If you aren't pregnant, get birth control. Message me or e-mail me if you want to talk. I've got a homestudy, attorney, and want to adopt.


kikaz_dude
adoption is way better than abortion thumbs up


Sue
Rating
Good for you for considering adoption and ruling out abortion. I would recommend checking out Bethany Christian Services. They are a wonderful adoption agency and have people who can help you work through this. Adoption is the most wonderful gift a birthmother can give to a child.


Boomer Wisdom
I am not an officially Christian person, but I respect these people, and they will treat you and your child with respect:

http://www.providentliving.org/ses/birthmother/wecanhelp/0,12266,2181-1,00.html

My best to you and your child.


jehnifer
Rating
oh adoption is a fantastic option. half of my cousins are adopted because my aunt cannot have children, and i just found out most likely i can not.... so there are SO many people out there that would LOVE to care for your baby.

have you been to the doctor?
you may want to see if there is a plan parenthood in your area, they are really good about having information on all that if you dont have a doctor.


forever14
am willing to open my home to you and the baby and give you both a good and loving home please email me to let me know if you are interested thank you and good luck may god bless you


veronika
I have been hoping to adopt a baby for a long time.

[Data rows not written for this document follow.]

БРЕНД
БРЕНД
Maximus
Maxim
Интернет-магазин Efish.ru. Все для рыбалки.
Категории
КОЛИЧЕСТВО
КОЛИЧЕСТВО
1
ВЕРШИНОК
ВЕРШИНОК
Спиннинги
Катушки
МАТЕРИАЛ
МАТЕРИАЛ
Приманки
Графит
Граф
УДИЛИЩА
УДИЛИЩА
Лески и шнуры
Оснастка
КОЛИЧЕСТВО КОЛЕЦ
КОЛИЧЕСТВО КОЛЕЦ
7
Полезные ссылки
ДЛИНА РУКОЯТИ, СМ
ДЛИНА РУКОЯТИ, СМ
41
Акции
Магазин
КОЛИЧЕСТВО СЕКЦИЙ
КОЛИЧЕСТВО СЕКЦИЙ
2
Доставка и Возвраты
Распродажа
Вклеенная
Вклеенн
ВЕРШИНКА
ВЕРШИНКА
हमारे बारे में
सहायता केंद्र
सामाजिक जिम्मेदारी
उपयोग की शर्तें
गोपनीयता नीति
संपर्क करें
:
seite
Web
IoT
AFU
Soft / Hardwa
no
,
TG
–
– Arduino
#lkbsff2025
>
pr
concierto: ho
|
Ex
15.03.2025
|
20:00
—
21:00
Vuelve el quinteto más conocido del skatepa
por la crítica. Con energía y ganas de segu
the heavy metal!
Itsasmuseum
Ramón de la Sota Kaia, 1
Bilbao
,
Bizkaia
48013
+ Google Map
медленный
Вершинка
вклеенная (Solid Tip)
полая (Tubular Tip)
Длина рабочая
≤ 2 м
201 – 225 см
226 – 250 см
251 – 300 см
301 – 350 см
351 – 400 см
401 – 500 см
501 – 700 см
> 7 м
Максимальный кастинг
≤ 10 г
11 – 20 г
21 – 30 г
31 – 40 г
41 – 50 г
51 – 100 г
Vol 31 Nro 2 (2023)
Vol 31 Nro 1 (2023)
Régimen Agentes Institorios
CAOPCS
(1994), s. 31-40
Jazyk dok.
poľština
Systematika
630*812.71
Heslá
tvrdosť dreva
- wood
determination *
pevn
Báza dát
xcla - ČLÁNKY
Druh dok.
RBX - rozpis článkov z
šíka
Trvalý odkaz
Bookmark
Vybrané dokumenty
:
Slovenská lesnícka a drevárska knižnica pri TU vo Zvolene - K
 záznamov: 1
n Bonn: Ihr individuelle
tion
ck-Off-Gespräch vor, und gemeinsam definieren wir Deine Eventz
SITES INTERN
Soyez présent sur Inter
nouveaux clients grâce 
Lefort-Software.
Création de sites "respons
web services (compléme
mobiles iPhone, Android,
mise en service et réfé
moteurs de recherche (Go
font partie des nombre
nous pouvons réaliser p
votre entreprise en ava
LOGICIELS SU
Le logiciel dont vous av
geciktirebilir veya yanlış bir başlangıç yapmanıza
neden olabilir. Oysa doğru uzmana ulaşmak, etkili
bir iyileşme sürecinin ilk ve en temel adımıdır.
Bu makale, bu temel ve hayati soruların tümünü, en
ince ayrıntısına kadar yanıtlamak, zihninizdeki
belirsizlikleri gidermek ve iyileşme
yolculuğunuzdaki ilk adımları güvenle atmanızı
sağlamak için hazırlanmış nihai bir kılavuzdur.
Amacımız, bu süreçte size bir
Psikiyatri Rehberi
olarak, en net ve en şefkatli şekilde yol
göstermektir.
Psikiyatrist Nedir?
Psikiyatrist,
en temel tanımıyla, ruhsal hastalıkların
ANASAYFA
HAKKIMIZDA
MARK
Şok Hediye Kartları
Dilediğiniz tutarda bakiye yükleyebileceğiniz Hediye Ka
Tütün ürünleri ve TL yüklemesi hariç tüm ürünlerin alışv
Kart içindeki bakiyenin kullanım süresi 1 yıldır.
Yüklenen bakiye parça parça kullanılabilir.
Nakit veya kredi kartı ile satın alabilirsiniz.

If you really find there is no other option please do look at adopting out your baby. I know there are many people dying to adopt a baby and give them a very loving and stable home. However, no matter how many posts your receive ultimately the decision is yours. Do what feels right.


looking to adopt
You have to make your own choice what ever you think is right for you.I see a lot of teens with little one's that r learning that can't take care of them self's which are struggling to take care of a baby.